Postpartum Can Suck…But It Doesn’t Have To
There, I said it. Bringing home a new baby can be one of the most difficult things you ever do. As a doula, I try and make it my job to keep things upbeat, optimistic and hopeful; no one likes a negative nancy. It is also our job to help you prepare for the reality of labor, birth, and postpartum, so today we are getting real.
Before I became a doula, I became a mother. I, like many of you, am a transplant to the DC area, with no local family and no support network. I loved my baby, and I loved being a mother, but the reality is that postpartum was the most difficult adjustment period of my life, and partly why I am a doula today. If I had known then what I know now, I would have found any way possible to hire long term, expert newborn and mother support. I am sure you are thinking ‘well, she’s biased’. Of course I am! My job is to help and support women and families and I think it would be amazing if everyone could have that kind of non-judgmental support. The thing is, as a doula, I am in this line of work because I see and empathize with every new mother I meet.
I know what it’s like.
I know what it is like to feel heavy with exhaustion.
To have to get up for a 9am pediatrician appointment after not sleeping from 1-6am.
To have my breasts ache with milk and want to avoid nursing on my left side due to a cracked nipple.
To have to choose between seeing my partner, sleeping, eating, showering or letting my baby cry.
To feel confident on good days and overwhelmed on bad ones.
To be happy about losing my baby weight but secretly knowing it is because I don’t have time to eat well.
To sleep next to my baby in bed, not because I want to, but because I would do anything for a nap and it is the only way she would sleep.
To get frustrated at a baby that won’t settle because, well, you don’t know why.
To worry about my partner going back to work and doing it all by myself.
To just want to throw in the towel and say ‘forget it. I need some time away.’
To feel lonely and wish I just had someone to talk to.
To wish someone would say to me ‘ you’re doing amazing. This is normal. You’re feeding your baby, and she is growing and thriving, and that is because of you.’
I know.
Let me let you in on a secret. We can help with all of these things!

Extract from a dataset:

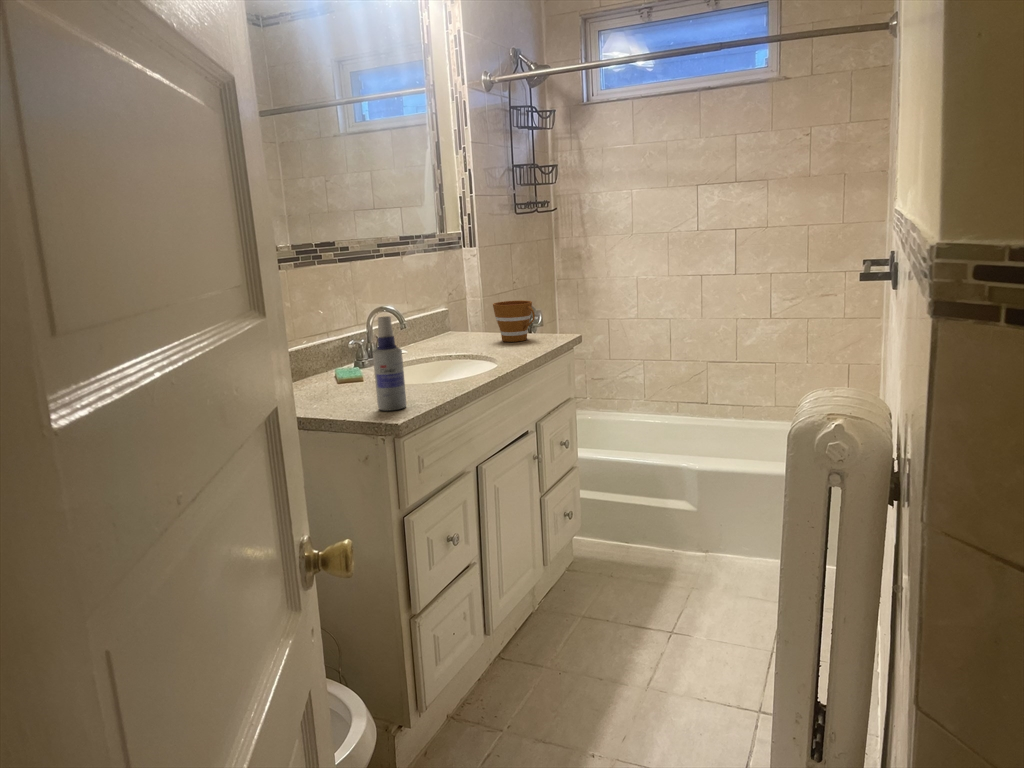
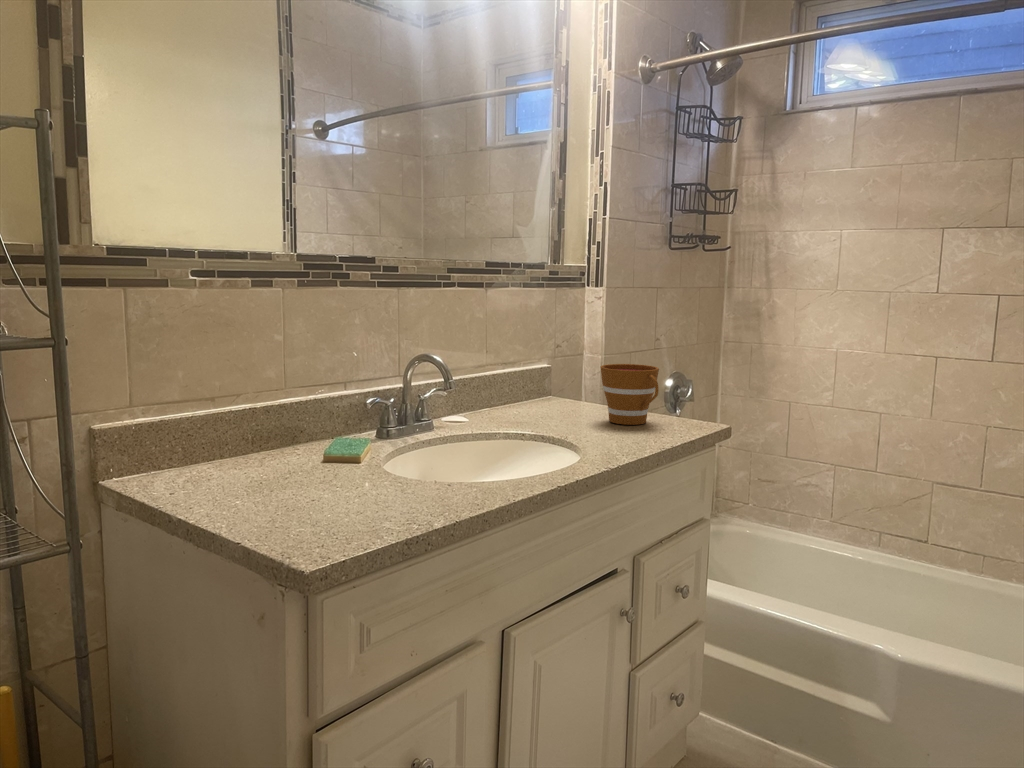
spray bottle: present [373,316,406,411] -> none [308,372,361,538]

When you’re heavy with exhaustion we can help you rest, even if you’re breastfeeding.
When you have a 9am pediatrician appointment we can be there before, during and after.

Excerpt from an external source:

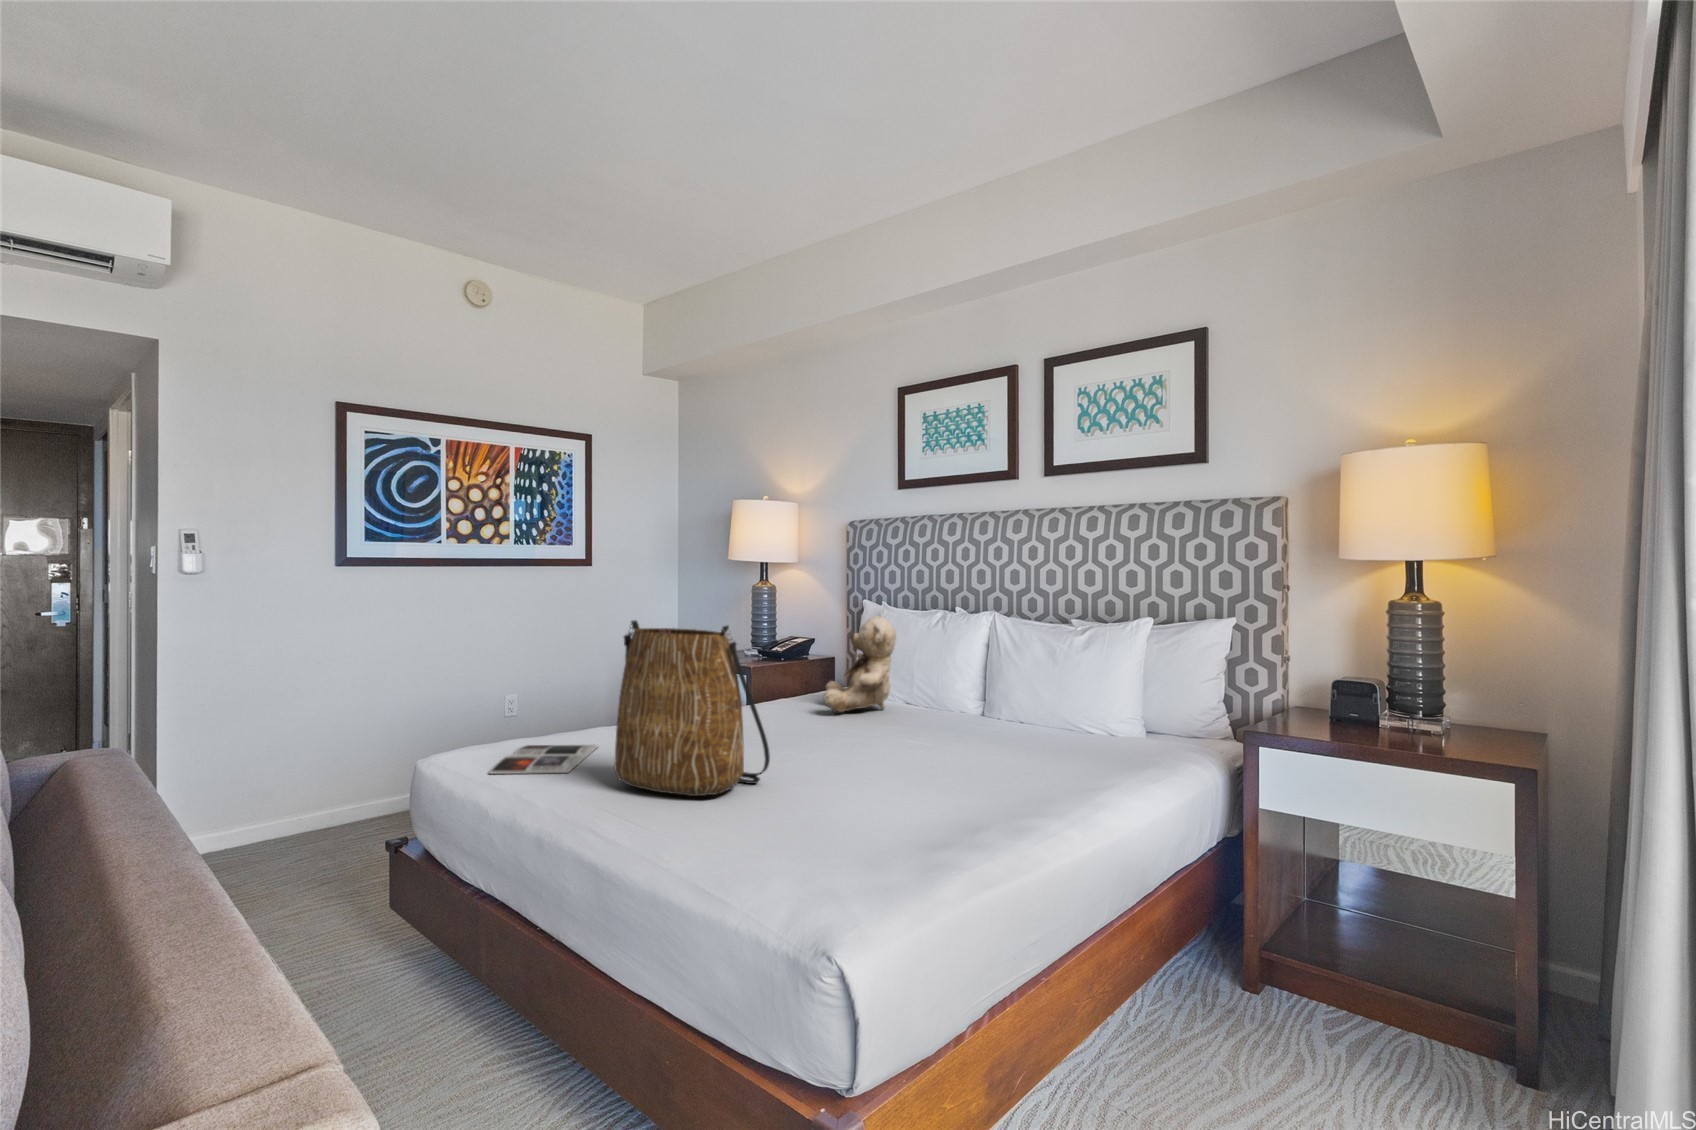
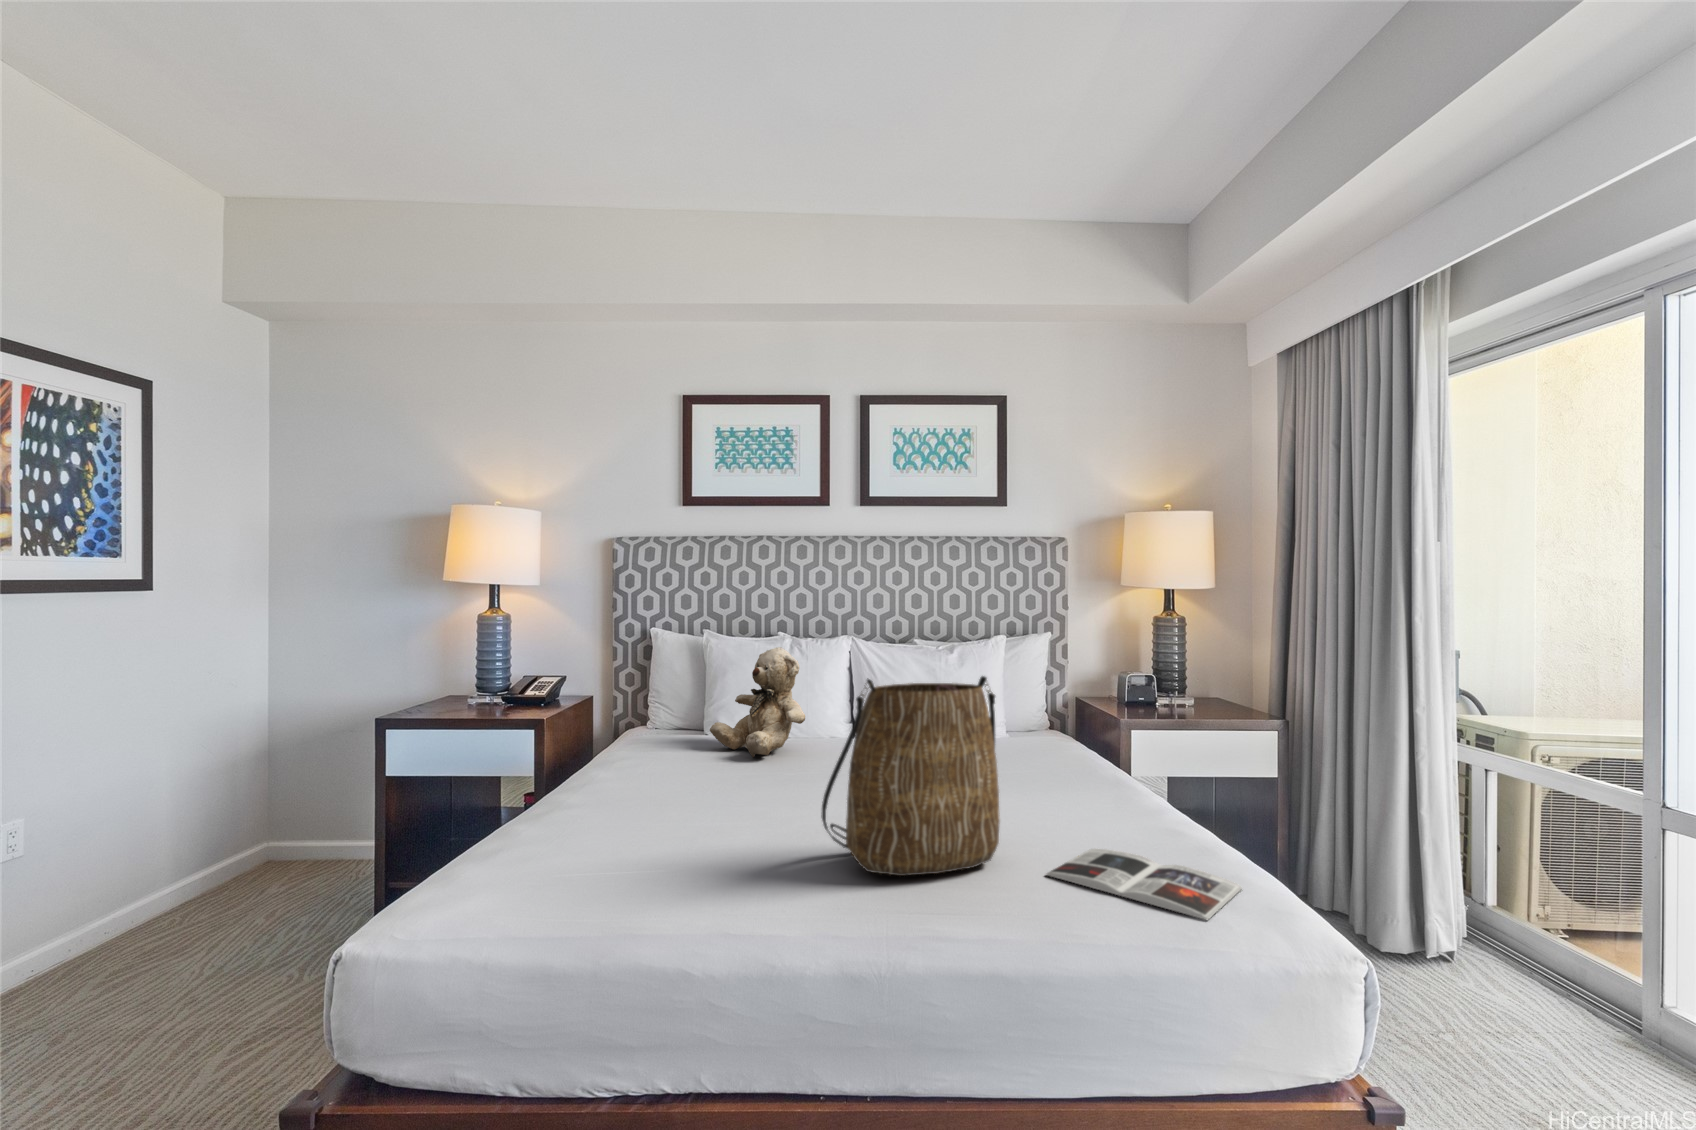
magazine: present [489,745,598,774] -> present [1046,849,1242,920]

To know when your breasts ache and you have a cracked nipple, we can help you create a feeding plan.
To NOT have to choose between seeing your partner, sleeping, eating, showering or your baby.
To feel confident on good days and SUPPORTED on bad ones.
To be happy about losing your baby weight because someone is helping you with healthy meals and snacks.
To find healthy sleep patterns for your entire family.
To be able to settle your baby, because, well, you have learned how.
To not have to worry about your partner going back to work and doing it alone.
To just want to throw in the towel and say ‘ forget it. I need some time away’ and hear ‘ I totally understand. How can I help you today.’
To never have to feel lonely.
To hear someone say ‘ you’re doing amazing. This is normal. You’re feeding your baby, and she is growing and thriving, and that is because of you.’
The postpartum period of time is transitional. Think back to a time that was difficult to manage. Maybe you were changing jobs, getting married, moving or dealing with something more stressful, like a loved one’s illness. No one manages those periods well. Throw in little sleep and the overwhelming desire to ‘do well’, and it’s a recipe for postpartum stress, anxiety and maybe depression.
You deserve to enjoy postpartum!
This should be a time to bond with your baby and your new family. You have worked for years and this is the first time you can truly be home and enjoy a well-deserved break, giving you transition time from working woman to working mom. Hiring support doesn’t mean you can’t do it; we know you can! It is choosing to be gentle on yourself, and enjoy the village we have built for you.